With the pictures excluded, reproduce all of the data exactly.

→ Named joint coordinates
+ + + +
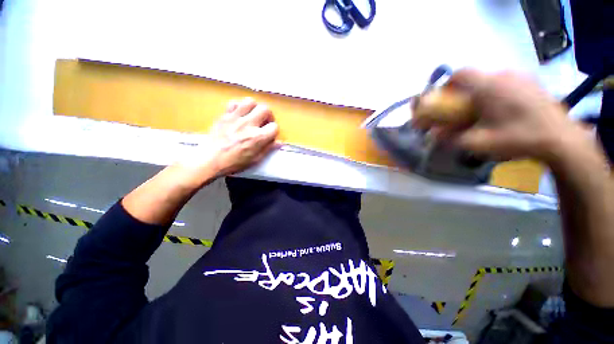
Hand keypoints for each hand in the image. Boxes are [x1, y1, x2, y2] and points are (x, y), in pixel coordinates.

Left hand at [207, 98, 279, 175]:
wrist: (211, 160)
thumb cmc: (235, 162)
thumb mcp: (255, 159)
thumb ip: (268, 149)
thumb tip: (279, 142)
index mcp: (258, 137)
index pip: (274, 127)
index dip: (274, 131)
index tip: (270, 134)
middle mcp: (249, 124)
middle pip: (265, 109)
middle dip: (268, 115)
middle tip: (264, 122)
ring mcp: (235, 118)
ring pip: (250, 101)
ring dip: (255, 108)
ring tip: (252, 115)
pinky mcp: (225, 115)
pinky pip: (234, 103)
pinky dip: (239, 106)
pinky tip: (239, 114)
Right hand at [429, 70, 585, 163]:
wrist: (561, 139)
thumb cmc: (518, 138)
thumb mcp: (479, 143)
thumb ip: (452, 137)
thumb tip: (434, 134)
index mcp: (488, 87)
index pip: (460, 73)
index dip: (448, 83)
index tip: (445, 97)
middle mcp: (504, 76)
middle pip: (475, 77)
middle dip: (465, 91)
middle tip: (464, 109)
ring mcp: (521, 77)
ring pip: (491, 79)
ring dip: (481, 92)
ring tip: (485, 110)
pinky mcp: (533, 83)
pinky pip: (507, 82)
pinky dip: (498, 92)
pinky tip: (504, 108)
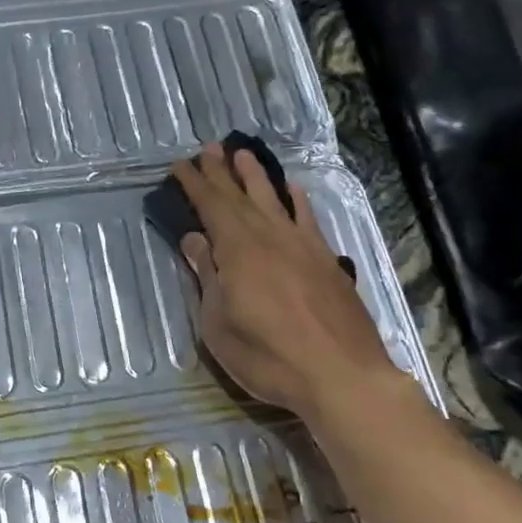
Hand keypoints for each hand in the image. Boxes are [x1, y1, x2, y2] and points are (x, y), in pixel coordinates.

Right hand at [175, 142, 398, 421]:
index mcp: (238, 249)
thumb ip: (207, 277)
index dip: (194, 184)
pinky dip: (298, 200)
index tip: (180, 165)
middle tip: (208, 148)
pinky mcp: (327, 260)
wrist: (341, 374)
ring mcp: (302, 245)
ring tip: (243, 154)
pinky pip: (308, 218)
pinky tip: (293, 190)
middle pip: (240, 196)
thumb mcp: (218, 324)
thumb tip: (195, 240)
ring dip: (256, 176)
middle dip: (221, 172)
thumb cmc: (268, 356)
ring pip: (274, 199)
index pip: (211, 206)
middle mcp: (270, 236)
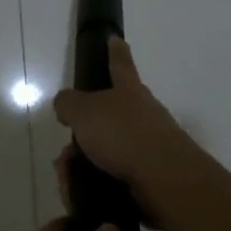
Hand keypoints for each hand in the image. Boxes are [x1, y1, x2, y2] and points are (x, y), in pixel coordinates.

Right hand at [52, 37, 205, 222]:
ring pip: (106, 150)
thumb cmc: (124, 135)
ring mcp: (148, 147)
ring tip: (68, 174)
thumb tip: (65, 104)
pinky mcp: (148, 177)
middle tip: (66, 149)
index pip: (120, 65)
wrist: (165, 180)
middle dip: (85, 131)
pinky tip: (80, 191)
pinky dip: (93, 182)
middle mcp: (142, 115)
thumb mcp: (85, 111)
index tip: (115, 39)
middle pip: (108, 116)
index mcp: (129, 91)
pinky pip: (111, 176)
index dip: (115, 52)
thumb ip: (69, 104)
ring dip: (83, 161)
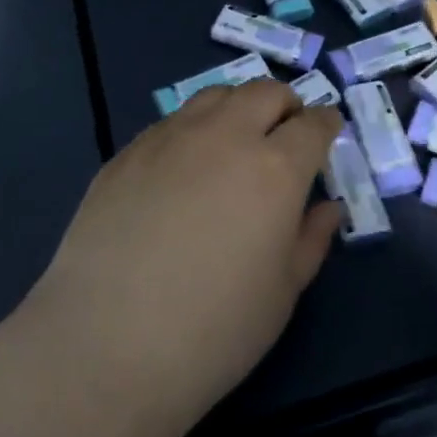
+ + + +
→ Solution to the problem
Hand keypoints for each hand in the image. Boxes are [x1, y1, x2, y2] and points are (x, y), in pixel coordinates.

Left hand at [207, 98, 279, 175]:
wrist: (211, 160)
thumb cmc: (235, 162)
thumb mcp: (255, 159)
thumb ip: (268, 149)
thumb tip: (279, 142)
index mcp: (258, 137)
index pip: (274, 127)
index dip: (274, 131)
index tip: (270, 134)
middle mcp: (249, 124)
middle pip: (265, 109)
middle dip: (268, 115)
middle tip: (264, 122)
ring mcp: (235, 118)
ring pip: (250, 101)
ring dip: (255, 108)
ring tip: (252, 115)
pinky mcp: (225, 115)
pinky pip: (234, 103)
pinky dip: (239, 106)
pinky tip: (239, 114)
Right hand at [429, 70, 585, 163]:
wrist: (561, 139)
thumb cmc: (518, 138)
thumb mcp: (479, 143)
thumb ip: (452, 137)
thumb tip: (434, 134)
index mcp: (488, 87)
index pip: (460, 73)
index dip: (448, 83)
index tip: (445, 97)
middle mcp: (504, 76)
middle pip: (475, 77)
middle dip: (465, 91)
middle tip: (464, 109)
ring mcp: (521, 77)
ring pip: (491, 79)
ring dip: (481, 92)
ring tip: (485, 110)
pinky mcp: (533, 83)
pinky pip: (507, 82)
pinky dip: (498, 92)
pinky tip: (504, 108)
Hand keypoints for each hand in the image. Boxes are [x1, y1, x2, y2] and points are (x, y), in pixel coordinates.

Right hand at [175, 142, 398, 421]:
index mcp: (238, 249)
thumb ip: (207, 277)
index dip: (194, 184)
pinky dip: (298, 200)
index tip: (180, 165)
middle tip: (208, 148)
pinky mcp: (327, 260)
wrist: (341, 374)
ring mcp: (302, 245)
ring tip: (243, 154)
pinky pip: (308, 218)
pinky tip: (293, 190)
middle pip: (240, 196)
thumb mcp: (218, 324)
thumb tip: (195, 240)
ring dip: (256, 176)
middle dip: (221, 172)
thumb cmc: (268, 356)
ring pip: (274, 199)
index pip: (211, 206)
middle mcp: (270, 236)
Hand keypoints for each hand in the image. Boxes are [x1, y1, x2, y2] and points are (x, y), in pixel coordinates.

Right hand at [52, 37, 205, 222]:
ring pip: (106, 150)
thumb cmc: (124, 135)
ring mcp: (148, 147)
ring tip: (68, 174)
thumb tip: (65, 104)
pinky mcp: (148, 177)
middle tip: (66, 149)
index pip: (120, 65)
wrist: (165, 180)
middle dip: (85, 131)
pinky tip: (80, 191)
pinky dip: (93, 182)
middle mcp: (142, 115)
thumb mcp: (85, 111)
index tip: (115, 39)
middle pip: (108, 116)
index mcp: (129, 91)
pinky pip: (111, 176)
index dip: (115, 52)
thumb ip: (69, 104)
ring dip: (83, 161)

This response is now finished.